Stored data:
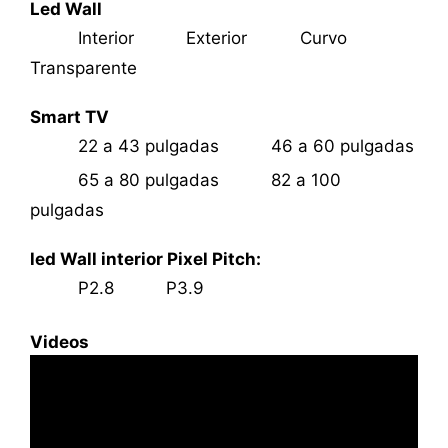
Led Wall
Interior
Exterior
Curvo
Transparente
Smart TV
22 a 43 pulgadas
46 a 60 pulgadas
65 a 80 pulgadas
82 a 100
pulgadas
led Wall interior Pixel Pitch:
P2.8
P3.9
Videos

— Action item —
You are asked to reproduce word for word the line containing "22 a 43 pulgadas" and every subsequent line through the end of the entries.

— Output of the exercise —
22 a 43 pulgadas
46 a 60 pulgadas
65 a 80 pulgadas
82 a 100
pulgadas
led Wall interior Pixel Pitch:
P2.8
P3.9
Videos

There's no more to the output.